Instructions to follow
The records below are to be duplicated character for character.

Records for the exercise
□ □ □ □ □ □ □

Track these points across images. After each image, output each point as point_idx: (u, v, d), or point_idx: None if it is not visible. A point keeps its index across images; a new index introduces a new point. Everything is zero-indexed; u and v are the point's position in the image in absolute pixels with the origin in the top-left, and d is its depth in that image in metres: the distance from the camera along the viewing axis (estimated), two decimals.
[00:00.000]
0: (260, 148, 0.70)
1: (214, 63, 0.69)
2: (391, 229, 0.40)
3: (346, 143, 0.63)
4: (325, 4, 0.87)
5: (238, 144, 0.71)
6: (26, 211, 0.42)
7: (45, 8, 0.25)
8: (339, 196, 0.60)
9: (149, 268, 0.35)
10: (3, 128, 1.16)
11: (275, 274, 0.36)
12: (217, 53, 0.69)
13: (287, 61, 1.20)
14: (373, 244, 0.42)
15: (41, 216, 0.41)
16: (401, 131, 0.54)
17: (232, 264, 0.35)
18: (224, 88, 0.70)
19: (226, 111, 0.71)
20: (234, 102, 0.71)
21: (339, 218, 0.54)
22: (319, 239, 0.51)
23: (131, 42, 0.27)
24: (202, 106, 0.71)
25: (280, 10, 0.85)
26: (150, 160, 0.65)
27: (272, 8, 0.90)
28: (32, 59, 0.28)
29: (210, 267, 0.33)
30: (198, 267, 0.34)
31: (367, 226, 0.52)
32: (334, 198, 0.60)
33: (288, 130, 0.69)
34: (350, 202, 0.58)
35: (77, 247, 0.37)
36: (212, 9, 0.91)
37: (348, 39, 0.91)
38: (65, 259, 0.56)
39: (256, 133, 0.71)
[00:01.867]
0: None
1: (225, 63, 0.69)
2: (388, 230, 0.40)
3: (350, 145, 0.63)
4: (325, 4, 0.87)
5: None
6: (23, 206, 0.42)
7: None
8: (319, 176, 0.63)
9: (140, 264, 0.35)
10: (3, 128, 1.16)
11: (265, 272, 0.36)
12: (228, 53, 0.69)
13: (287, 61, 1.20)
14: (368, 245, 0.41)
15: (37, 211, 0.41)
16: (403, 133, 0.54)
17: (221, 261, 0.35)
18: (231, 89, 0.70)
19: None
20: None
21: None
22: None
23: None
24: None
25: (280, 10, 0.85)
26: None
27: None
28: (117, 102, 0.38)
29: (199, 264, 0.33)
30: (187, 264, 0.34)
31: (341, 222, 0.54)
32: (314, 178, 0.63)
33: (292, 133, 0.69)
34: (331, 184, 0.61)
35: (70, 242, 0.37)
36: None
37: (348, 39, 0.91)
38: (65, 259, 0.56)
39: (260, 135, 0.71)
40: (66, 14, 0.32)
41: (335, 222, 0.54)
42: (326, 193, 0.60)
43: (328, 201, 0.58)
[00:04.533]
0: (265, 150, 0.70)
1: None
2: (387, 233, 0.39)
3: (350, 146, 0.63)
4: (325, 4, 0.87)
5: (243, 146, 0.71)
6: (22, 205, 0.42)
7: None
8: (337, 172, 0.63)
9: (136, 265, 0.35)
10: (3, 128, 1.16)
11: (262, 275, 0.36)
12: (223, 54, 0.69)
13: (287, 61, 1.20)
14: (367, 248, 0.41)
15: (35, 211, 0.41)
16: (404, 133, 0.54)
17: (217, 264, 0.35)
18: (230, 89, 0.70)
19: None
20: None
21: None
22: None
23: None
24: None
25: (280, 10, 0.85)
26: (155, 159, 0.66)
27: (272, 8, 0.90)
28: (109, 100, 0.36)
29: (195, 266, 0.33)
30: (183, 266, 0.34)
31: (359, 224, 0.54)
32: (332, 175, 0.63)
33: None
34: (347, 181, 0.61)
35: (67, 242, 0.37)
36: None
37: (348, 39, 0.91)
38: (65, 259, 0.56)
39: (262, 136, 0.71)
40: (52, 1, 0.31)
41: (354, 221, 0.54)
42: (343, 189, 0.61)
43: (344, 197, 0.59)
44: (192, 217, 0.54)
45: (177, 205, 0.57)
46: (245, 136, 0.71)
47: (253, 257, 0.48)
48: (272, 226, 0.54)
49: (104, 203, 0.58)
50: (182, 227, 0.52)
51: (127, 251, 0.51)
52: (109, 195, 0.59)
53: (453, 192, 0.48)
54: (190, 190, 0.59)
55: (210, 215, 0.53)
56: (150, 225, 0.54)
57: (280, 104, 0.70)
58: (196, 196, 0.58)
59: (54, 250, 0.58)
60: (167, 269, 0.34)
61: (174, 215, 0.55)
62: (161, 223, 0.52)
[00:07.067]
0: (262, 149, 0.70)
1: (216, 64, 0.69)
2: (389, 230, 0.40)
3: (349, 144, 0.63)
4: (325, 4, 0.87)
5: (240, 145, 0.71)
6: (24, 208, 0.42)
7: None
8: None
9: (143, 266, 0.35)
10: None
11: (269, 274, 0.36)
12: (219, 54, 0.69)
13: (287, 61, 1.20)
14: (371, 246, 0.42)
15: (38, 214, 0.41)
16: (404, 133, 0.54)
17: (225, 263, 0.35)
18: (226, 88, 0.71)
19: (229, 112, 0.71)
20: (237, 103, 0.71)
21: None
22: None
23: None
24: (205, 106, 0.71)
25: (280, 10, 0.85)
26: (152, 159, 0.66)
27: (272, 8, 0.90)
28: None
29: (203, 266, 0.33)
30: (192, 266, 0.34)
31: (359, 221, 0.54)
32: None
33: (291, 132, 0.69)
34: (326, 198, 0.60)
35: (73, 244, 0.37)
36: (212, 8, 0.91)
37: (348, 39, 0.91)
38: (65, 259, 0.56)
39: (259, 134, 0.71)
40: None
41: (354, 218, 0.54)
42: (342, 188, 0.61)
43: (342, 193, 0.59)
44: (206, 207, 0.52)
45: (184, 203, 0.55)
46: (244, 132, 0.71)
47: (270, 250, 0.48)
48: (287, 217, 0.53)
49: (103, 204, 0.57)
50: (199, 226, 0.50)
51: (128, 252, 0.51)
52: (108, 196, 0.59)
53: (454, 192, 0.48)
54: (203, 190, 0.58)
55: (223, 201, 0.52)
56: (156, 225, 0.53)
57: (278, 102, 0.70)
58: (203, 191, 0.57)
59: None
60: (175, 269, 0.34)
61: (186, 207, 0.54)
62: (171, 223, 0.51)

□ □ □ □ □ □ □

Task response
Track these points across images. After each image, output each point as point_idx: (u, v, d), or point_idx: None if it is not visible. A point keeps its index across images; a new index introduces a new point. Everything is zero-indexed; u and v are the point's position in the image in absolute pixels with the origin in the top-left, and d is its depth in that image in metres: the distance from the camera along the viewing axis (estimated), two decimals.
[00:00.000]
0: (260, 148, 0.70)
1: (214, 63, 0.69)
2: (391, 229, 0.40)
3: (346, 143, 0.63)
4: (325, 4, 0.87)
5: (238, 144, 0.71)
6: (26, 211, 0.42)
7: (45, 8, 0.25)
8: (339, 196, 0.60)
9: (149, 268, 0.35)
10: (3, 128, 1.16)
11: (275, 274, 0.36)
12: (217, 53, 0.69)
13: (287, 61, 1.20)
14: (373, 244, 0.42)
15: (41, 216, 0.41)
16: (401, 131, 0.54)
17: (232, 264, 0.35)
18: (224, 88, 0.70)
19: (226, 111, 0.71)
20: (234, 102, 0.71)
21: (339, 218, 0.54)
22: (319, 239, 0.51)
23: (131, 42, 0.27)
24: (202, 106, 0.71)
25: (280, 10, 0.85)
26: (150, 160, 0.65)
27: (272, 8, 0.90)
28: (32, 59, 0.28)
29: (210, 267, 0.33)
30: (198, 267, 0.34)
31: (367, 226, 0.52)
32: (334, 198, 0.60)
33: (288, 130, 0.69)
34: (350, 202, 0.58)
35: (77, 247, 0.37)
36: (212, 9, 0.91)
37: (348, 39, 0.91)
38: (65, 259, 0.56)
39: (256, 133, 0.71)
[00:01.867]
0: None
1: (225, 63, 0.69)
2: (388, 230, 0.40)
3: (350, 145, 0.63)
4: (325, 4, 0.87)
5: None
6: (23, 206, 0.42)
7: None
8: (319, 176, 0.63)
9: (140, 264, 0.35)
10: (3, 128, 1.16)
11: (265, 272, 0.36)
12: (228, 53, 0.69)
13: (287, 61, 1.20)
14: (368, 245, 0.41)
15: (37, 211, 0.41)
16: (403, 133, 0.54)
17: (221, 261, 0.35)
18: (231, 89, 0.70)
19: None
20: None
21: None
22: None
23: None
24: None
25: (280, 10, 0.85)
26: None
27: None
28: (117, 102, 0.38)
29: (199, 264, 0.33)
30: (187, 264, 0.34)
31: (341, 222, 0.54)
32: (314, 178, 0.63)
33: (292, 133, 0.69)
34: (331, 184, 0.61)
35: (70, 242, 0.37)
36: None
37: (348, 39, 0.91)
38: (65, 259, 0.56)
39: (260, 135, 0.71)
40: (66, 14, 0.32)
41: (335, 222, 0.54)
42: (326, 193, 0.60)
43: (328, 201, 0.58)
[00:04.533]
0: (265, 150, 0.70)
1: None
2: (387, 233, 0.39)
3: (350, 146, 0.63)
4: (325, 4, 0.87)
5: (243, 146, 0.71)
6: (22, 205, 0.42)
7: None
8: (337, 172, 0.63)
9: (136, 265, 0.35)
10: (3, 128, 1.16)
11: (262, 275, 0.36)
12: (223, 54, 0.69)
13: (287, 61, 1.20)
14: (367, 248, 0.41)
15: (35, 211, 0.41)
16: (404, 133, 0.54)
17: (217, 264, 0.35)
18: (230, 89, 0.70)
19: None
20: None
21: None
22: None
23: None
24: None
25: (280, 10, 0.85)
26: (155, 159, 0.66)
27: (272, 8, 0.90)
28: (109, 100, 0.36)
29: (195, 266, 0.33)
30: (183, 266, 0.34)
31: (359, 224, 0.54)
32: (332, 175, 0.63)
33: None
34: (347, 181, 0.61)
35: (67, 242, 0.37)
36: None
37: (348, 39, 0.91)
38: (65, 259, 0.56)
39: (262, 136, 0.71)
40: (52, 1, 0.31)
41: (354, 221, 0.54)
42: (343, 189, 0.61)
43: (344, 197, 0.59)
44: (192, 217, 0.54)
45: (177, 205, 0.57)
46: (245, 136, 0.71)
47: (253, 257, 0.48)
48: (272, 226, 0.54)
49: (104, 203, 0.58)
50: (182, 227, 0.52)
51: (127, 251, 0.51)
52: (109, 195, 0.59)
53: (453, 192, 0.48)
54: (190, 190, 0.59)
55: (210, 215, 0.53)
56: (150, 225, 0.54)
57: (280, 104, 0.70)
58: (196, 196, 0.58)
59: (54, 250, 0.58)
60: (167, 269, 0.34)
61: (174, 215, 0.55)
62: (161, 223, 0.52)
[00:07.067]
0: (262, 149, 0.70)
1: (216, 64, 0.69)
2: (389, 230, 0.40)
3: (349, 144, 0.63)
4: (325, 4, 0.87)
5: (240, 145, 0.71)
6: (24, 208, 0.42)
7: None
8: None
9: (143, 266, 0.35)
10: None
11: (269, 274, 0.36)
12: (219, 54, 0.69)
13: (287, 61, 1.20)
14: (371, 246, 0.42)
15: (38, 214, 0.41)
16: (404, 133, 0.54)
17: (225, 263, 0.35)
18: (226, 88, 0.71)
19: (229, 112, 0.71)
20: (237, 103, 0.71)
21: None
22: None
23: None
24: (205, 106, 0.71)
25: (280, 10, 0.85)
26: (152, 159, 0.66)
27: (272, 8, 0.90)
28: None
29: (203, 266, 0.33)
30: (192, 266, 0.34)
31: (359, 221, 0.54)
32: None
33: (291, 132, 0.69)
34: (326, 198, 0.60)
35: (73, 244, 0.37)
36: (212, 8, 0.91)
37: (348, 39, 0.91)
38: (65, 259, 0.56)
39: (259, 134, 0.71)
40: None
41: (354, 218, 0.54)
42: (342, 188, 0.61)
43: (342, 193, 0.59)
44: (206, 207, 0.52)
45: (184, 203, 0.55)
46: (244, 132, 0.71)
47: (270, 250, 0.48)
48: (287, 217, 0.53)
49: (103, 204, 0.57)
50: (199, 226, 0.50)
51: (128, 252, 0.51)
52: (108, 196, 0.59)
53: (454, 192, 0.48)
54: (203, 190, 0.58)
55: (223, 201, 0.52)
56: (156, 225, 0.53)
57: (278, 102, 0.70)
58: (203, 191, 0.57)
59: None
60: (175, 269, 0.34)
61: (186, 207, 0.54)
62: (171, 223, 0.51)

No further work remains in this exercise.